ISG-ICS / Wildfires

7 stars 4 forks source link

Duplicate Fires Crawled #23

Open Yicong-Huang opened 4 years ago

Yicong-Huang commented 4 years ago

There are multiple entries with the same fire name in the database. related to Fire data runnable.

@ScarlettZ98 can you check please?

ScarlettZ98 commented 4 years ago

What is the name of the fire please?

Yicong-Huang commented 4 years ago

from fire table:

Kincade
Burris
Getty
Kincade
Kincade
Kincade
Getty
Kincade
Kincade
Kincade
Kincade
Kincade
Contempo
Kincade
Palisades
Kincade
Tick
Kincade
Saddle ridge
Palisades
Palisades
Paradise west
Palisades
Saddle ridge
Caples
Caples
Franklintrail

from fire_history table:

Contempo
Burris
Getty
Getty
Tick
Real
Getty
Tick
Real
Paradise_West
Palisades
Kincade
Franklintrail
West
Wendy
Walker
W-1_Mcdonald
Ukonom
Taboose
Star
South
Schaeffer
Saddle_Ridge
Rosasco
Red_Bank
Red

from fire_merged table:

Getty
Contempo
Palisades
Kincade
Tick
Tick
Paradise west
Paradise west
Paradise west
Palisades
Franklintrail
Real
Real
Wendy
Saddle ridge
Dehesa
Caples
Briceburg
West
Lopez
Schaeffer
Mcmurray
Bautista
Rosasco
Jakes
Kidder 2
ScarlettZ98 commented 4 years ago

Fire table is supposed to have records with the same names since the id is the primary key. Fire history table only uses the name and year of the fire so it doesn't matter. Fire merged table may have records with the same name also. If ids in fire table and fire merged doesn't match, then it is an issue. Names can be duplicated

Yicong-Huang commented 4 years ago

thanks. what about the fire id in fire_merged table then? shouldn't them be unique?
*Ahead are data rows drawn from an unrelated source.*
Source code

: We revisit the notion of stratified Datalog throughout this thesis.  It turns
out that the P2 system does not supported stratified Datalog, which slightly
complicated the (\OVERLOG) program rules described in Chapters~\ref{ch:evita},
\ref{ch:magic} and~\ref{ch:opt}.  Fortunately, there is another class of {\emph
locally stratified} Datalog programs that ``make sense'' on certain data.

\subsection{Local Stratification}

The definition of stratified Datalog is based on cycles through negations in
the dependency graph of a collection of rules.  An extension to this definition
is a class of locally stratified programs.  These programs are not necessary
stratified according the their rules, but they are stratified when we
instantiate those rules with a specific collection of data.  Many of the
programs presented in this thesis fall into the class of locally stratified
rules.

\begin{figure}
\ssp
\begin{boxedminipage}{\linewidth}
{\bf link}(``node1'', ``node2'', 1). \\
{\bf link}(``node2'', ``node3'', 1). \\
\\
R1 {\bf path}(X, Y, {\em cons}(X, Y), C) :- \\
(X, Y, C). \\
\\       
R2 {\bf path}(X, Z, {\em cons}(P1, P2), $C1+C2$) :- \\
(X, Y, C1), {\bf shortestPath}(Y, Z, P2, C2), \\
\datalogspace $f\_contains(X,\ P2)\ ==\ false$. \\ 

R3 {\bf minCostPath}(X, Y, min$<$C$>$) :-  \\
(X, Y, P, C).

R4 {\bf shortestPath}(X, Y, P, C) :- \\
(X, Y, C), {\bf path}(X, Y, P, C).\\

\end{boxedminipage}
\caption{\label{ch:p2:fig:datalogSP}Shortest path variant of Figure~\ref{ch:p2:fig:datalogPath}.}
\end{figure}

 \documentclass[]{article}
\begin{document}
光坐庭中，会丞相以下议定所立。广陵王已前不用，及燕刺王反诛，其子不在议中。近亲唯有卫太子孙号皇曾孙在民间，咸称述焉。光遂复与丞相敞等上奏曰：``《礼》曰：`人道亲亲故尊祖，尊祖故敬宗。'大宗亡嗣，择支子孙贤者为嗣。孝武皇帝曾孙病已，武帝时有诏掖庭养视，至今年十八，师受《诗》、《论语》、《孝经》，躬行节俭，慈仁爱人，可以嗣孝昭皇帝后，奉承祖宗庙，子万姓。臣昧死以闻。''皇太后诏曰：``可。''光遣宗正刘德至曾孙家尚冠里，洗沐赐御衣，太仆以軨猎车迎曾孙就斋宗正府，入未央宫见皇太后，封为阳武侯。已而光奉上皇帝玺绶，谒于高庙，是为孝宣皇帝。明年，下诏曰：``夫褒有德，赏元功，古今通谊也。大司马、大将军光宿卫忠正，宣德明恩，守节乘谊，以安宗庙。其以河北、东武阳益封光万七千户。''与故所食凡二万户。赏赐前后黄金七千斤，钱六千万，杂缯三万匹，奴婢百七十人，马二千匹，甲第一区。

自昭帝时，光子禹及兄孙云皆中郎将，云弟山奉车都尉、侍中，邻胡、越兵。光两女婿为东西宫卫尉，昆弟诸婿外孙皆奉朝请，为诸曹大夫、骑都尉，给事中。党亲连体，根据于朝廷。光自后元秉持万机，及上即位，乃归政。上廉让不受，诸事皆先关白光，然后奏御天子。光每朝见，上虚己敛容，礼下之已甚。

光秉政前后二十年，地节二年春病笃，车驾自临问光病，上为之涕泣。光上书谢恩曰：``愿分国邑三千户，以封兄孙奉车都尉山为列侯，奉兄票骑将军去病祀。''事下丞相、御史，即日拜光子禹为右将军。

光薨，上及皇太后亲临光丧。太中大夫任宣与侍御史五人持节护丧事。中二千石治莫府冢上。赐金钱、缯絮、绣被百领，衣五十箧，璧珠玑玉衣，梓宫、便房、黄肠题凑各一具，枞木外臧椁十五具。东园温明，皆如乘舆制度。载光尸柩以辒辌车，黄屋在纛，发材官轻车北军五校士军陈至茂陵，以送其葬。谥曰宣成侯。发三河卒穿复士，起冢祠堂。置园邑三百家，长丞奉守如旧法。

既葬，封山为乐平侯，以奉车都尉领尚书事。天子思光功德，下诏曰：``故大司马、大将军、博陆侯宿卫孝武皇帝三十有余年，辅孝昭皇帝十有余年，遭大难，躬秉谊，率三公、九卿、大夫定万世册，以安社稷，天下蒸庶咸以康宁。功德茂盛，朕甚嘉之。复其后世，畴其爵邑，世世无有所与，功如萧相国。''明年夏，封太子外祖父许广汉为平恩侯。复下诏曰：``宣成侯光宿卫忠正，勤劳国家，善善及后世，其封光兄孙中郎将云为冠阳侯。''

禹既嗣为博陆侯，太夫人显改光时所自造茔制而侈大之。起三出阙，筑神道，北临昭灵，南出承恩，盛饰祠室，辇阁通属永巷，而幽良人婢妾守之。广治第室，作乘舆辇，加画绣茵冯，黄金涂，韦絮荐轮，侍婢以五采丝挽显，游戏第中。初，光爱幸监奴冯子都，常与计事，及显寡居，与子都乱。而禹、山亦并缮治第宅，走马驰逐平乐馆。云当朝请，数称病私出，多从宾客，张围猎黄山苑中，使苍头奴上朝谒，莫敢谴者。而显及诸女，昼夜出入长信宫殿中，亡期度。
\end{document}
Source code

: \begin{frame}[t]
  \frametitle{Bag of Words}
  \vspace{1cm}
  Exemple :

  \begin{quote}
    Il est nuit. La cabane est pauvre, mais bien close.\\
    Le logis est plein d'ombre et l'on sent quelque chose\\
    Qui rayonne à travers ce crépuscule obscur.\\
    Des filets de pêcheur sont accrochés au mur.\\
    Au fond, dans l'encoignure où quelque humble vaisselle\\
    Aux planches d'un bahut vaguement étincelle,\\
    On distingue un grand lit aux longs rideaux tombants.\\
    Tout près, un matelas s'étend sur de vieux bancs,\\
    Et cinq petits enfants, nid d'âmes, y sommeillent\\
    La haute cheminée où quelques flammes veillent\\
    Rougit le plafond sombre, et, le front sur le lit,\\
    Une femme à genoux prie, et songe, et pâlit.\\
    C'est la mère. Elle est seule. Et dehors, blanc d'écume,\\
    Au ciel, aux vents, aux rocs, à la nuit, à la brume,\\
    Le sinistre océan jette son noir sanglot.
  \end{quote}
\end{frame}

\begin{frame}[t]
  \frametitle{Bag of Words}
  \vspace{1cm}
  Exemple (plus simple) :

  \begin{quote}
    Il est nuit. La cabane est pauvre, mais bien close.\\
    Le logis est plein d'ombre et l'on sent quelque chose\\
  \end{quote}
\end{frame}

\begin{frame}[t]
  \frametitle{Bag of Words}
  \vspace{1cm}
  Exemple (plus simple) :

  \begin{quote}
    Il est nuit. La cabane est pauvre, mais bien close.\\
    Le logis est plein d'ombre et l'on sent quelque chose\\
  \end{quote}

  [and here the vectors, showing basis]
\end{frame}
ScarlettZ98 commented 4 years ago

I just checked the table, and there is an issue that Paradise west is created multiple times. I will look into it this weekend.

Yicong-Huang commented 4 years ago

Thanks.

Is it hard to clean the data that is corrupted (duplicated)?

I assume we can just delete the corresponding records and then rerun the fixed crawler?

ScarlettZ98 commented 4 years ago

No. I will drop them and recrawl after fix it. But it is hard for me to test the daily use of the crawler. Some issues don't appear before because when I test it, the time separation is not so long.

Yicong-Huang commented 4 years ago

Maybe we can discuss more about the details of the strategy to merge fires? seems right now it is a static separate days threshold?

ScarlettZ98 commented 4 years ago

Right now it is not. Every page in the gov website is a merged fire, it crawls the website and gives it an id, then fire with the id is the merged fire.

Yicong-Huang commented 4 years ago

maybe it's better to do a F2F discussion?

ScarlettZ98 commented 4 years ago

Yes, but I don't have time today. I can do it tomorrow

Yicong-Huang commented 4 years ago

No urgent. Let's move the discussion to slack, and please schedule a meeting with me if possible.

Yicong-Huang commented 4 years ago

any updates?